Davis' CD has sold so well that he decides that it's time for a party to celebrate: only musicians and hot women welcome. So he makes the rounds, handing out fliers to anyone and everyone, from Antoine whom he catches at a gig caring for his baby girl because Desiree is late picking her up, to Annie, to three buxom strippers he sees leaning over a balcony in his neighborhood, prompting him to declare that it must be heaven. When the party begins, someone requests Irma Phillips' "Wish Someone Would Care" and one of the stripper obliges with a vocals-only rendition of the song. His gay neighbors also are in attendance and one admits that he was the one who once called the police on his loud music but Davis is prepared to let bygones be bygones, but the man's partner is shocked because he knew nothing about it and finds it outrageous that he'd call the police about loud music in the Treme. Much later, as the party has wound down and most of the guests have departed, Janette arrives, slightly hurt that Davis didn't invite her. He feels like a clod for having forgotten. She spends the night anyway and sighs to McAlary that the city has beaten her and she can't take anymore and she's thinking of trying her luck in New York with the big boys. Davis can't believe she'd want to swap second lines for Macy's floats, but Janette seems as if her mind has been made up.

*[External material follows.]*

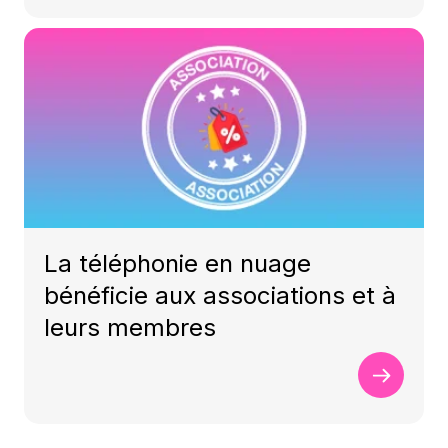
La téléphonie en nuage
bénéficie aux associations et à
leurs membres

LaDonna and her mother pay a visit to the family crypt to find it in a state of horrible damage stemming from the flood. The cemetery manager claims he sent several letters to Mrs. Brooks, but LaDonna tells him that their mail service still isn't being delivered correctly. When she suggests that she was under the impression that their perpetual care package would cover such things, the man begins to sound like an insurance agent and says it does not include acts of God and it would require money and time to have it repaired in time for her brother to be laid to rest. Antoine visits LaDonna at Gigi's and learns she's short of what she needs for the repairs and asks why she doesn't just ask her husband for help, but she fears that Larry will use it as an excuse to force her to close the saloon and move to Baton Rouge permanently. Then a surprise walks in Gigi's. Arnie, the bouncer Sonny dragged back from Texas, tells LaDonna that he has the materials and can fix her roof in two days. She suspects a scam, but Arnie wants no money She tells him that it's not his responsibility, but he says he knows it, but he feels bad about the way the contractor treated her. He's from Texas, he tells her, they need to learn about the work ethic.

Sofia asks her dad to drive her to school since he says he's taking a sick day, but he says he can't. Creighton spends an odd but busy day though. He gets some lunch and a snack, sees Annie playing with a pianist who isn't Sonny and drops $20 in he violin case to her shock and he parks his truck on the ferry. Despite his early indication that he's not a smoker, he bums a cigarette off a ferry passenger and goes to the edge to the smoke. The other smoker turns around. Creighton watches as another man nearby walks away as well. When the smoker turns back, Creighton is gone. Later, Toni tries to get Creighton on his cell, but there's no response. Night has fallen and his truck sits alone and silently on the ferry. I hope this isn't why John Goodman was never in the main credits of the show. I'd hate to lose his character, but it's certainly been leaning that way of late.